Associate Professor Ir. Suharto, MT.
Pasal 48 ayat (3) UU Guru dan Dosen
Pasal 31 ayat (3), Pasal 31 ayat (5), Pasal 32 ayat (1), Pasal 28D ayat (1),
dan Pasal 28D ayat (2) UUD NRI Tahun 1945
Pemohon, Pemerintah, Pejabat dan Pegawai Pusat Pemantauan Pelaksanaan
UU Badan Keahlian DPR RI.
Bahwa terhadap konstitusionalitas Pasal 48 ayat (3) UU Guru dan Dosen,
MK memberikan pertimbangan hukum sebagai berikut:
1. Bahwa dalam rangka melaksanakan amanat konstitusi dimaksud,
peranan tenaga pendidik menjadi hal yang penting untuk diperhatikan.
Pemerintah menyusun suatu standar nasional pendidikan yang di
dalamnya juga memuat standar sistem pendidikan dan tenaga
kependidikan dalam Peraturan Pemerintah Nomor 19 Tahun 2005 tentang
Standar Nasional Pendidikan sebagaimana telah diubah dengan Peraturan
Pemerintah Nomor 32 Tahun 2013 tentang Perubahan Atas Peraturan
Pemerintah Nomor 19 Tahun 2005 tentang Standar Nasional Pendidikan
(selanjutnya disebut PP 19/2005). Pasal 28 ayat (1) PP 19/2005
menyatakan, “Pendidik harus memiliki kualifikasi akademik dan
kompetensi sebagai agen pembelajaran, sehat jasmani dan rohani, serta
memiliki kemampuan untuk mewujudkan tujuan pendidikan nasional”.
Selanjutnya dalam Pasal 28 ayat (2) dinyatakan, “Kualifikasi akademik
sebagaimana dimaksud pada ayat (1) adalah tingkat pendidikan minimal
yang harus dipenuhi oleh seorang pendidik yang dibuktikan dengan ijazah
dan/atau sertifikat keahlian yang relevan sesuai ketentuan perundang-
undangan yang berlaku”.

▶ _DATA_
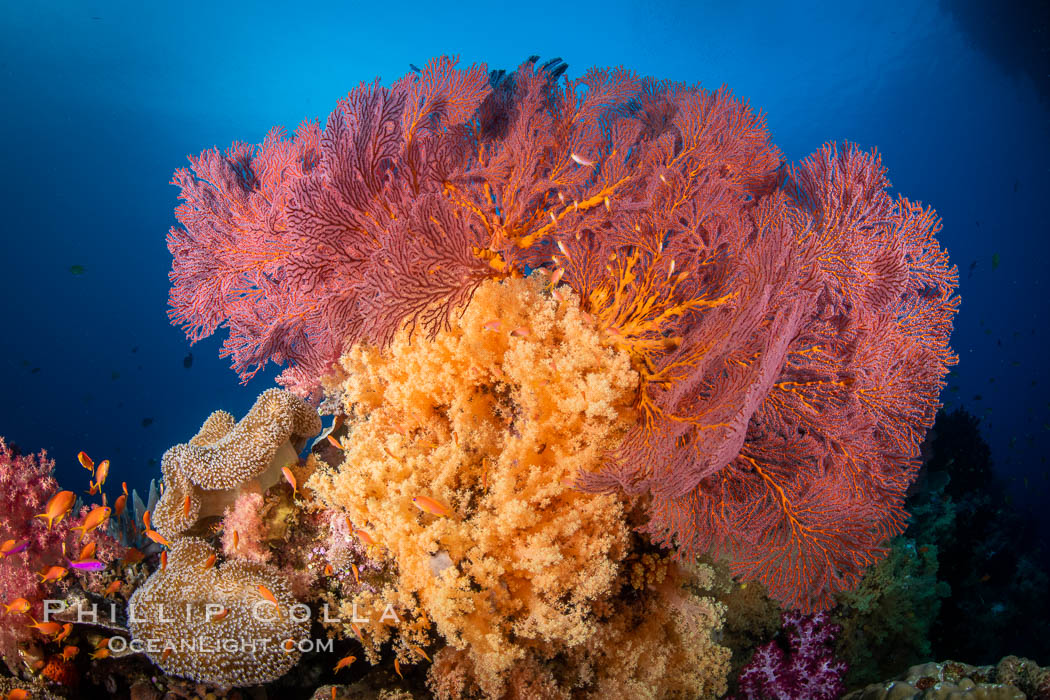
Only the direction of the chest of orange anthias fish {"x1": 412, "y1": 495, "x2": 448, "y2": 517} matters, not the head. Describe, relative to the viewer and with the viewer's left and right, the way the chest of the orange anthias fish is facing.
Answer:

▶ _YANG HARUS DIKERJAKAN_
• a. Tuliskan bagian kutipan itu tanpa diubah, mulai dari "Bahwa terhadap konstitusionalitas" sampai dengan "penting untuk diperhatikan.", termasuk kata-kata terakhir tersebut.
• b. Menurut kutipan, kualifikasi akademik seorang pendidik dibuktikan dengan apa?
Baris-baris di atas tidak ada kaitannya dengan kutipan.

▶ _JAWABAN TIAP TUGAS_
• a.
Bahwa terhadap konstitusionalitas Pasal 48 ayat (3) UU Guru dan Dosen,
MK memberikan pertimbangan hukum sebagai berikut:
1. Bahwa dalam rangka melaksanakan amanat konstitusi dimaksud,
peranan tenaga pendidik menjadi hal yang penting untuk diperhatikan.

• b. Dengan ijazah dan/atau sertifikat keahlian yang relevan sesuai ketentuan perundang-undangan yang berlaku.